The surfactant possesses the following properties: (a) Miscibility with water and wetting capacity in oily and dirty conditions. (b) Reactivity with metal oxides rendering them either directly soluble in water or making them much more reactive with the amine citrate components of the solution.
(c) Improving the cleanliness of the cleaned metal surface.
(d) Inhibition of corrosivity to the parent metal cleaned surfaces.
(e) Acts synergistically with a working solution based on the 3.1% ammoniated concentrated citric acid solution to improve low ambient temperature reactivity.
(f) Greatly improves the penetrating capacity of the solution as a whole.

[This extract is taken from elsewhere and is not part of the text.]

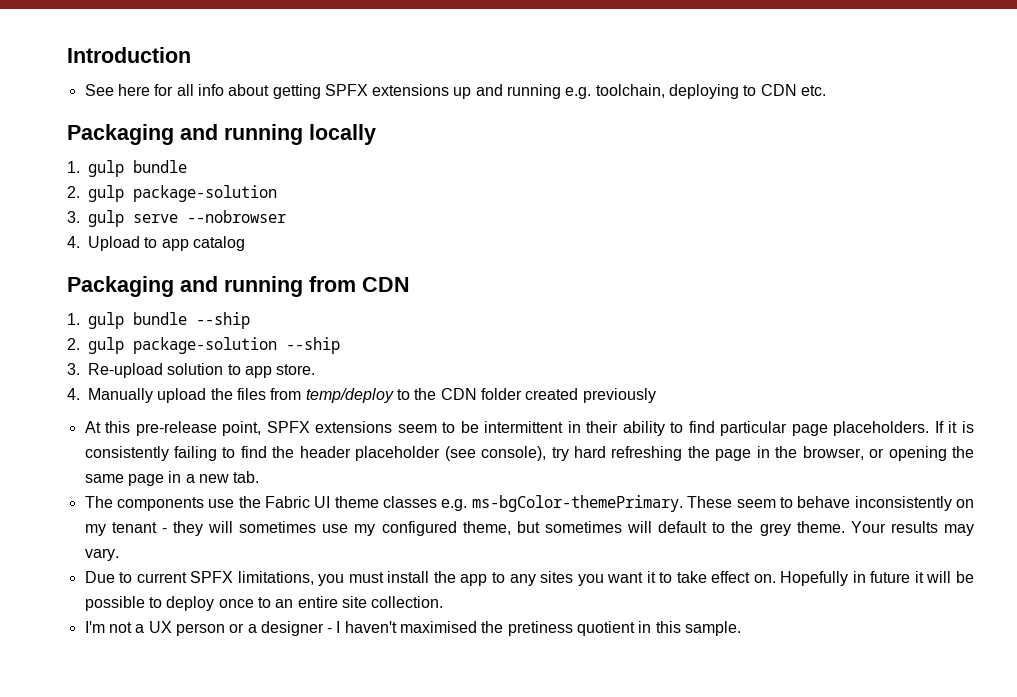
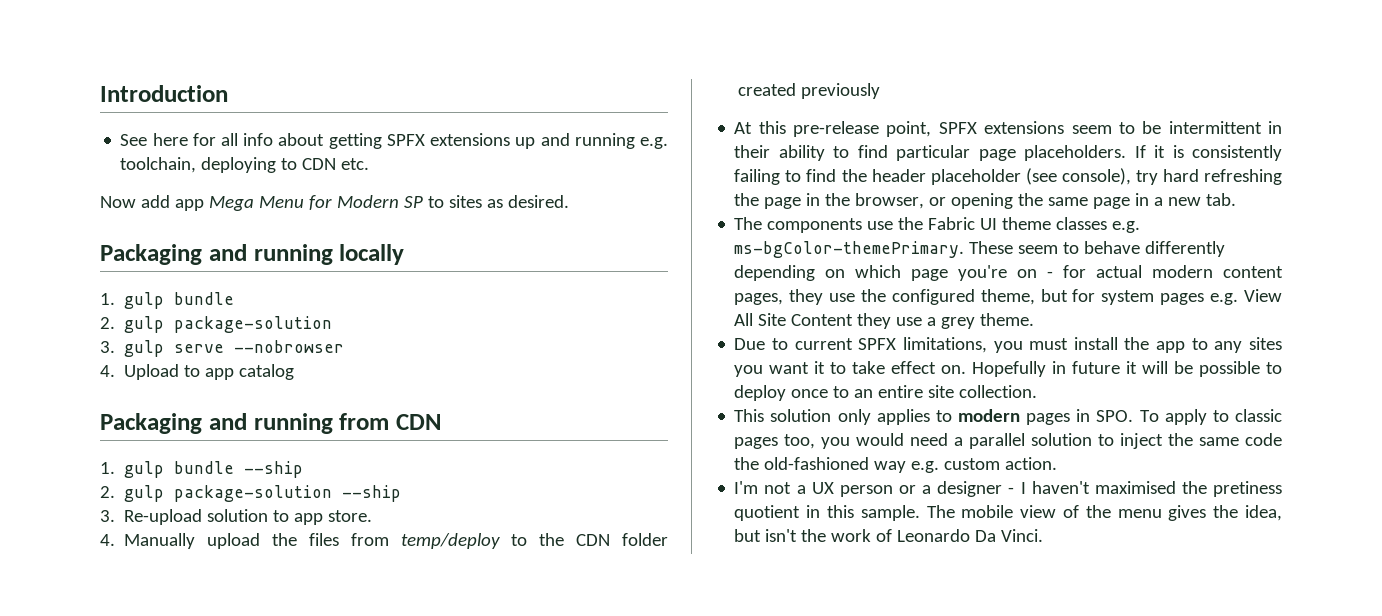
(827, 90) none -> [100,195,569,211] // Now add app Mega Menu for Modern SP to sites as desired.
[854,496,975,511] [84,521,975,536] [84,548,119,561] inconsistently on my tenant - they will sometimes use my configured theme, but sometimes will default to the grey theme. Your results may vary. -> [1145,241,1226,257] [734,265,1283,281] [734,289,1282,305] [734,313,1035,329] differently depending on which page you're on - for actual modern content pages, they use the configured theme, but for system pages e.g. View All Site Content they use a grey theme.
(444, 602) none -> [734,409,1282,425] [734,433,1282,449] [734,457,1058,473] // This solution only applies to modern pages in SPO. To apply to classic pages too, you would need a parallel solution to inject the same code the old-fashioned way e.g. custom action.
(742, 628) none -> [926,505,1282,521] [734,529,1044,542] The mobile view of the menu gives the idea, but isn't the work of Leonardo Da Vinci.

(g) Has a citrate sparing effect reducing the rate of exhaustion of the working solution and extending the
working life of any given solution. This significantly improves the economics by extending the capacity of the most expensive component of the solution namely citric acid. (h) Surfactant is workplace safe in keeping with the other components of the working solution, with a very low order of toxicity. (i) Complete biodegradability.
(j) Reduces flash rusting on removal from the solution by providing a degree of passivation of the cleaned metal surfaces, (k) Ambient temperature operation saving in time and energy. (I) Single step cleaning procedure eliminating the traditional multi-stage cleaning operations again saving energy and time. It should be appreciated that various other changes and modifications can be made to the embodiment described without departing from the spirit and scope of the invention.